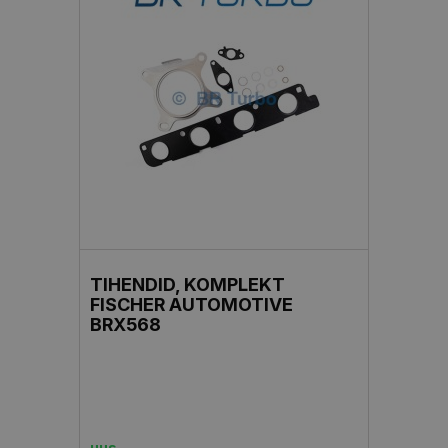
TIHENDID, KOMPLEKT
FISCHER AUTOMOTIVE
BRX568
uus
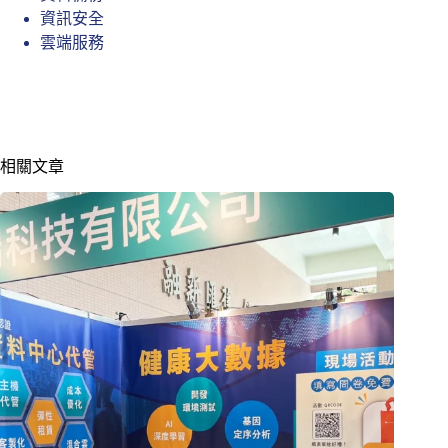
資訊安全
雲端服務
相關文章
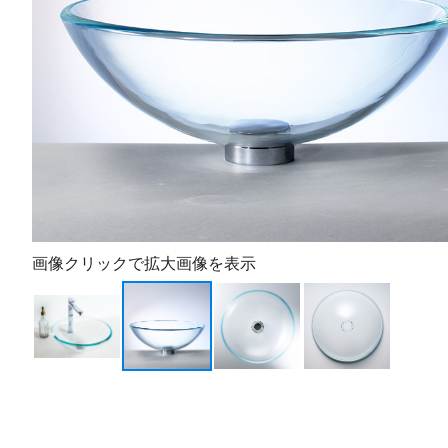
画像クリックで拡大画像を表示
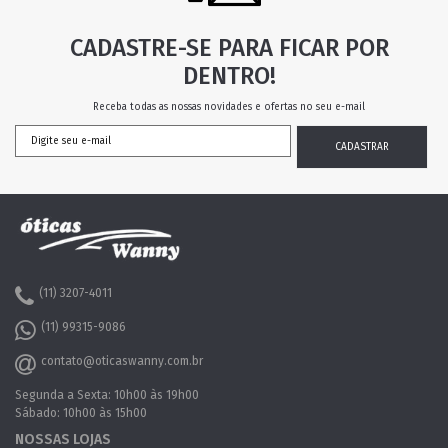
CADASTRE-SE PARA FICAR POR
DENTRO!
Receba todas as nossas novidades e ofertas no seu e-mail
(11) 3207-4011
(11) 99315-9086
contato@oticaswanny.com.br
Segunda a Sexta: 10h00 às 19h00
Sábado: 10h00 às 15h00
NOSSAS LOJAS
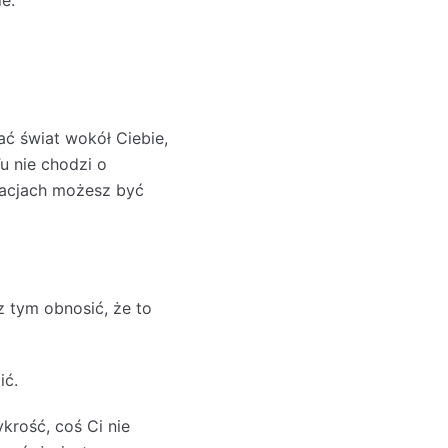
e.
ać świat wokół Ciebie,
Tu nie chodzi o
uacjach możesz być
z tym obnosić, że to
ić.
ykrość, coś Ci nie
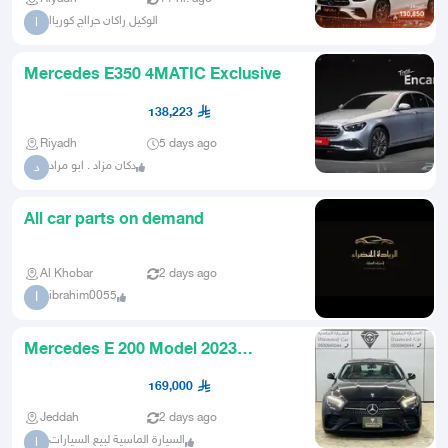
الوكيل راكان حرااج كورياا
ا
Mercedes E350 4MATIC Exclusive
138,223
Riyadh
5 days ago
دكان مزاد . ابو مراد
د
All car parts on demand
Al Khobar
2 days ago
ibrahim0055
I
Mercedes E 200 Model 2023
Agency
169,000
Jeddah
2 days ago
السيارة الماسية لبيع السيارات
ا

....................

(To do): Work out how many lines of the material above contain "Mercedes", then write that number alone.

(Answer to this task): 2